With great help from radio station 4KQ, the Webb Brothers named the party, 4KQ Webb Brothers Country Music Muster.
Berard, Marius and Fabian where preparing for not just another party but a celebration worth naming.
“In previous years we had made Thornside available for fundraising events for the rotary club in Gympie,” Berard said.
“So we approached the Gympie Apex Club to see if they wanted to get involved and they said they would take it on as their fundraising event for the year.
“In fact they have been involved with the Muster ever since raising funds for different charities each year, which is great.”
Since its inception, the muster has raised more than $14 million for charities Australia-wide.
“That’s what we always wanted it to be. Just a good fun weekend camping out listening to music and raising money for charity,” Berard said.
“So it’s great to see they have continued that, just on a larger scale.”
In fact, a much larger scale. The Webb Brothers opened their doors to 6000 people in 1982.
Three years later, the party list grew to more than 20,000 people.
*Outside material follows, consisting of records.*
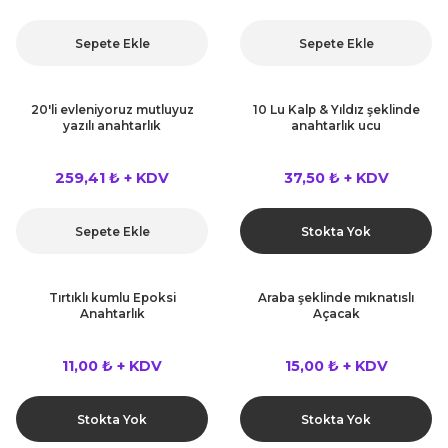
Sepete Ekle
Sepete Ekle
20'li evleniyoruz mutluyuz
10 Lu Kalp & Yıldız şeklinde
yazılı anahtarlık
anahtarlık ucu
259,41 ₺ + KDV
37,50 ₺ + KDV
Sepete Ekle
Stokta Yok
Tırtıklı kumlu Epoksi
Araba şeklinde mıknatıslı
Anahtarlık
Açacak
11,00 ₺ + KDV
15,00 ₺ + KDV
Stokta Yok
Stokta Yok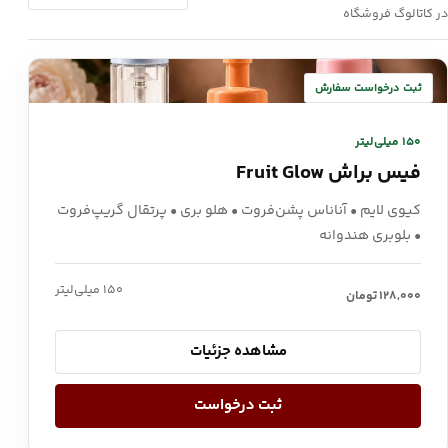
در کاتالوگ فروشگاه
ثبت درخواست سفارش
۱۵۰ میلی‌لیتر
فیس براش Fruit Glow
کیوی لایم • آناناس پشن‌فروت • هلو بری • پرتقال گریپ‌فروت
• بلوبری هندوانه
۱۵۰ میلی‌لیتر
۱۲۸,۰۰۰
تومان
مشاهده جزئیات
ثبت درخواست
This year, a whopping 60,000 are expected to dance along to more than 120 artists in over 300 performances.
In 1985, the Webb Brothers handed the reins over to the Gympie Apex Club. The event then moved to Amamoor Park and was renamed the Gympie Music Muster.
The McClymonts are celebrating 10 years in the music industry.
RIGHT AND ABOVE RIGHT: The Webb Brothers perform at the 1984 Gympie Muster.